For every filesystem, stat will split up the path into directory components, and walk it down. For instance, for the path /tmp/hashes/the_md5: first /, gets its inode, then looks up tmp inside it, gets that inode (it's a new mountpoint), then gets hashes inode, and finally then the test filename and its inode. You can expect the inodes all the way to /tmp/hashes/ to be cached because they are repeated at each iteration, so those lookups are fast and likely don't require disk access. Each lookup will depend on the filesystem the parent directory is on. After the /tmp/ portion, lookups happen on tmpfs (which is all in memory, except if you ever run out of memory and need to use swap).
tmpfs in linux relies on simple_lookup to obtain the inode of a file in a directory. tmpfs is located under its old name in the tree linux mm/shmem.c . tmpfs, much like ramfs, doesn't seem to be implementing data structures of its own to keep track of virtual data, it simply relies on VFS directory entry caches (under Directory Entry Caches).

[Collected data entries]
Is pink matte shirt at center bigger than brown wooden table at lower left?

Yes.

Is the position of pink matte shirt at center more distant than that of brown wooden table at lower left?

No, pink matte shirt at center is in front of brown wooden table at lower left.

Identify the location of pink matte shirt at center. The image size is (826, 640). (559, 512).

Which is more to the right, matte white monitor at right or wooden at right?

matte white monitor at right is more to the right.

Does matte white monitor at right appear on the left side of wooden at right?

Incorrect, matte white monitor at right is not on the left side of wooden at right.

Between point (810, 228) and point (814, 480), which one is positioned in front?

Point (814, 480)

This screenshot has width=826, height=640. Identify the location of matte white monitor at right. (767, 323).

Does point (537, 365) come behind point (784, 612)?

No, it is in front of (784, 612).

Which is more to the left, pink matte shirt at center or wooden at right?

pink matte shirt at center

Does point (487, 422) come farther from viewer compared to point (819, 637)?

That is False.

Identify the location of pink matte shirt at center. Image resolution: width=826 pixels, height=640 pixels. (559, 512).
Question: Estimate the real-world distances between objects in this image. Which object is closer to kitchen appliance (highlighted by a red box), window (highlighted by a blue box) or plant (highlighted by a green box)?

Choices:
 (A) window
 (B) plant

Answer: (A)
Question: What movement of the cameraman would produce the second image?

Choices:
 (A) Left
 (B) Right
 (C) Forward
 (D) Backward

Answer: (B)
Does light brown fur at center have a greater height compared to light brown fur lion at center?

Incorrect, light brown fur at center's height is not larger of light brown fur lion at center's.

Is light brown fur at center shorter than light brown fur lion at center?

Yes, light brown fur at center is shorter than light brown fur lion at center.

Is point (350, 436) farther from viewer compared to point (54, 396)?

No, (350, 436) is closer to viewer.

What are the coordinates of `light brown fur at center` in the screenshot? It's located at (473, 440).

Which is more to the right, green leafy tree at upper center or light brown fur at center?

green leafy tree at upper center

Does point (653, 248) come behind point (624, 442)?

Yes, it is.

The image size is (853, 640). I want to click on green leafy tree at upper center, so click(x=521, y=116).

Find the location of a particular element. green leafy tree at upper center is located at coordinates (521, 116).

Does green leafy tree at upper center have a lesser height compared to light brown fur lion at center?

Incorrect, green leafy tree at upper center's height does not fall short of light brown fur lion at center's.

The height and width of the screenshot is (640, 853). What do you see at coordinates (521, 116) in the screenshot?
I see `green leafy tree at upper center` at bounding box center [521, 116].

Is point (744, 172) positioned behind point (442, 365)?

§ **YOUR INSTRUCTIONS**: Write out the full passage on how stat walks a path and how tmpfs looks up inodes, word for word.

§ **RESPONSE TO THIS EXERCISE**:
For every filesystem, stat will split up the path into directory components, and walk it down. For instance, for the path /tmp/hashes/the_md5: first /, gets its inode, then looks up tmp inside it, gets that inode (it's a new mountpoint), then gets hashes inode, and finally then the test filename and its inode. You can expect the inodes all the way to /tmp/hashes/ to be cached because they are repeated at each iteration, so those lookups are fast and likely don't require disk access. Each lookup will depend on the filesystem the parent directory is on. After the /tmp/ portion, lookups happen on tmpfs (which is all in memory, except if you ever run out of memory and need to use swap).
tmpfs in linux relies on simple_lookup to obtain the inode of a file in a directory. tmpfs is located under its old name in the tree linux mm/shmem.c . tmpfs, much like ramfs, doesn't seem to be implementing data structures of its own to keep track of virtual data, it simply relies on VFS directory entry caches (under Directory Entry Caches).